「口止め料」裁判14日目の法廷(5月9日、提供:ロイター/アフロ)

安っぽいアダルト映画の情事シーン

 ドナルド・トランプ前米大統領が不倫口止め料の記録を改竄した罪に問われている裁判で、不倫相手のポルノ女優ストーミー・ダニエルズさん(45)が5月7日と9日、検察側の証人として初出廷した。

 トランプ氏の弁護士の反対尋問に、トランプ氏との出会いや関係について微に入り細に入り暴露した。

 前大統領とわずか数メートルしか離れていない状況で、ダニエルズさんはトランプ氏との「初夜」の様子を再現し、体位、コンドーム不使用、性交時間などまるでメモを取っていたかのように詳細に述べた。

vox.com/stormy-daniels-trump-hush-money-case

 法廷では撮影や録音は禁止されていたものの、主要メディアは手練れの記者を取材に当たらせ、その内容を一字一句報じた。

 政治サイト「Gzero」は、「Stormy Embarrassments」の見出しでダニエルズ証言報道をとらえてこう書いた。

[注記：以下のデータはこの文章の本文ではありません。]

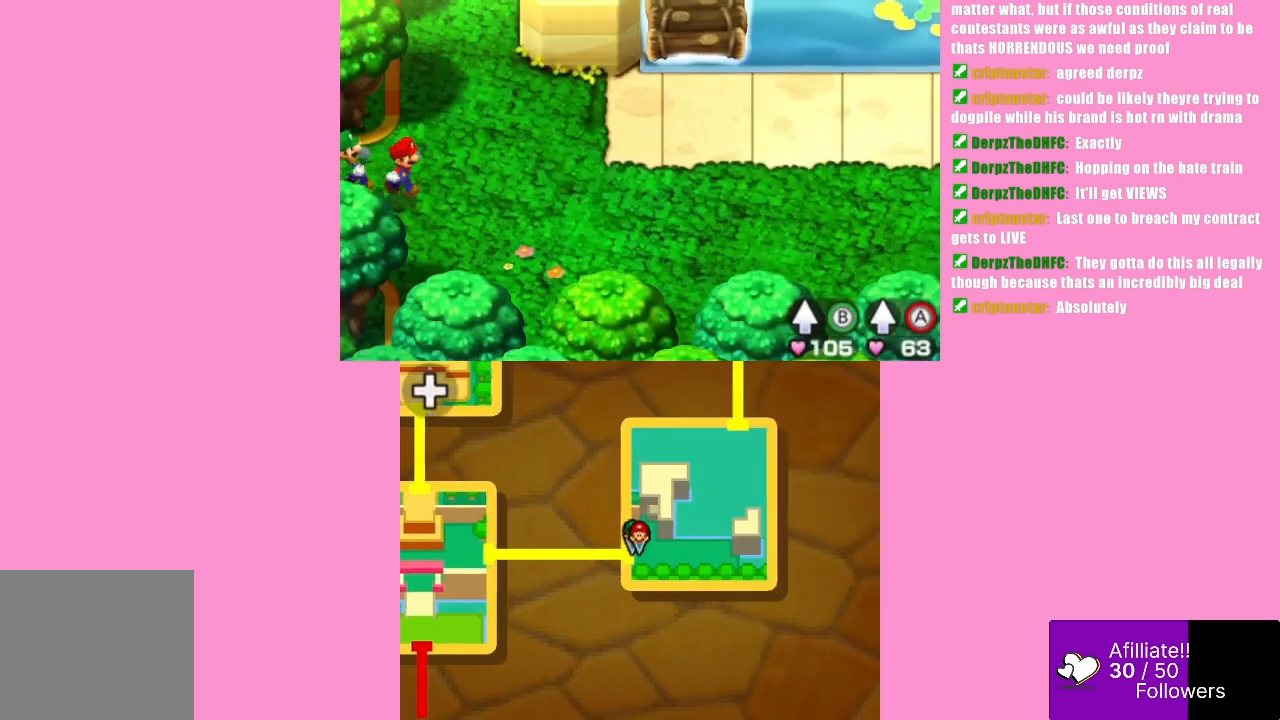
{"buttons": [], "left_stick": "up-right", "events": [[333, "left_stick", "up-right"]]}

「『いわぬが花』(Better left unsaid)という諺があるが、メディアの扱いはまさにステーブ・バノン(元トランプ大統領首席戦略官がかつて言っていた『馬糞の川流れ』(Flooding the zone with shit)だ。我らの政治(報道)文化はどうなってしまったのだろう」

gzeromedia.com/stormy-embarrassments-about-the-wrong-things

 特に見ものだったのは、トランプ氏を弁護するイエール大卒のベテラン女性弁護士スーザン・ネチレス氏と、業界25年、200本以上のアダルト映画に主演した「ポルノの女王」との対決だった。

ネチレス:みんなでっち上げでしょ。おカネが欲しいために嘘八百を並べ立てているんでしょ。

ダニエルズ:言ってきたことは実際に起こったことよ。宣誓して証言しているのよ。

ネチレス:トランプ大統領が半裸で突っ立っていて気絶しそうになったですって。これまでに200本以上の映画で誰とでも寝ていたあなたらしくもないわね。

 あなたは自分の出ていた映画シーンと実際に起こったことを混同しているのよ。

ダニエルズ:本当に起こったことでなかったら、もっとましなシナリオを書いているわ。

 トランプ氏は終始、黙ったまま。目を閉じて、女性同士のやり取りを聞いていた。

トランプ氏はダニエルズさんとの性交を全面否定しているが、口止め料支払いは認めている)

 傍聴していた記者によると、2人のやり取りを聞いていた陪審員の中には失笑する者、天井を仰ぐ者もいた。傍聴席には何とも言えない虚しさが漂っていたという。